La température afficherait une augmentation moyenne sur l’ensemble du pays de +2,1°C à l’horizon 2050, et le volume des précipitations observerait une baisse à cet horizon comprise entre 10% à 30% selon les régions, par rapport à la situation actuelle ; ce qui influerait sur les ressources en eau qui subiraient des baisses estimées à 30% au niveau des eaux conventionnelles à l’horizon 2030 et une perte des nappes côtières par salinisation suite à l’intrusion marine de pas moins de 50%.

Pour ce qui est du littoral, zone extrêmement convoitée par les Tunisiens, celui-ci subirait une perte par submersion d’environ 16 000 hectares de terres agricoles dans les zones côtières basses, 700 000 hectares de zones bâties, une dégradation de l’activité  des hôtels front mer, d’une capacité totale d’environ 30 000 lits, à cause du retrait des plages et une dégradation des infrastructures portuaires et littorales.

Les pertes en production annuelle au niveau de cette frange à cause des changements climatiques sont estimées à environ 0,5% du PIB actuel, en provenance essentiellement du tourisme et de l’agriculture et à environ 36 000 emplois essentiellement dans l’agriculture et le tourisme.
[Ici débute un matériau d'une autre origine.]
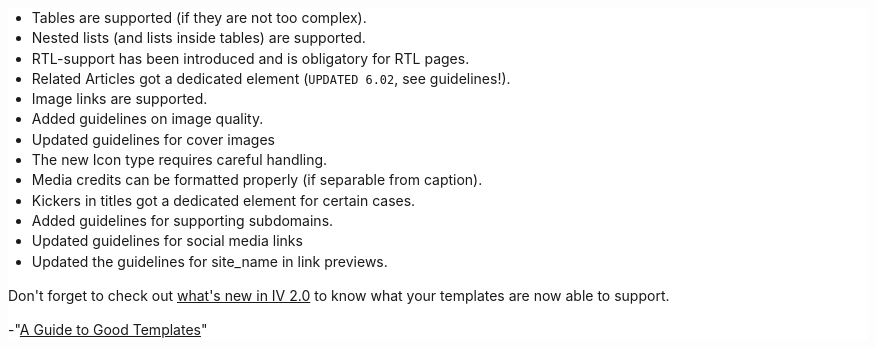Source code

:   * Tables are supported (if they are not too complex).
  * Nested lists (and lists inside tables) are supported.
  * RTL-support has been introduced and is obligatory for RTL pages.
  * Related Articles got a dedicated element (`UPDATED 6.02`, see guidelines!).
  * Image links are supported.
  * Added guidelines on image quality.
  * Updated guidelines for cover images
  * The new Icon type requires careful handling.
  * Media credits can be formatted properly (if separable from caption).
  * Kickers in titles got a dedicated element for certain cases.
  * Added guidelines for supporting subdomains.
  * Updated guidelines for social media links
  * Updated the guidelines for site_name in link previews.

Don't forget to check out [what's new in IV 2.0](https://instantview.telegram.org/docs?v=2.0#what-39s-new-in-2-0) to know what your templates are now able to support.

-"[A Guide to Good Templates](https://instantview.telegram.org/checklist)"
L’agriculture serait l’activité la plus affectée par les changements climatiques. Ce qui se traduirait par une réduction des spéculations de la céréaliculture en pluviale autour d’un million d’hectares en 2030, soit une baisse d’environ 30%, accompagnée par une diminution du PIB agricole atteignant 10% en 2030.

Les superficies réservées à l’arboriculture connaîtront également une baisse significative qui atteindrait 800 000 hectares et concernerait essentiellement les régions du centre et du sud.

L’effectif du cheptel baisserait d’environ 80% dans le centre et le sud, contre 20% dans le nord, par perte des parcours de pâturage.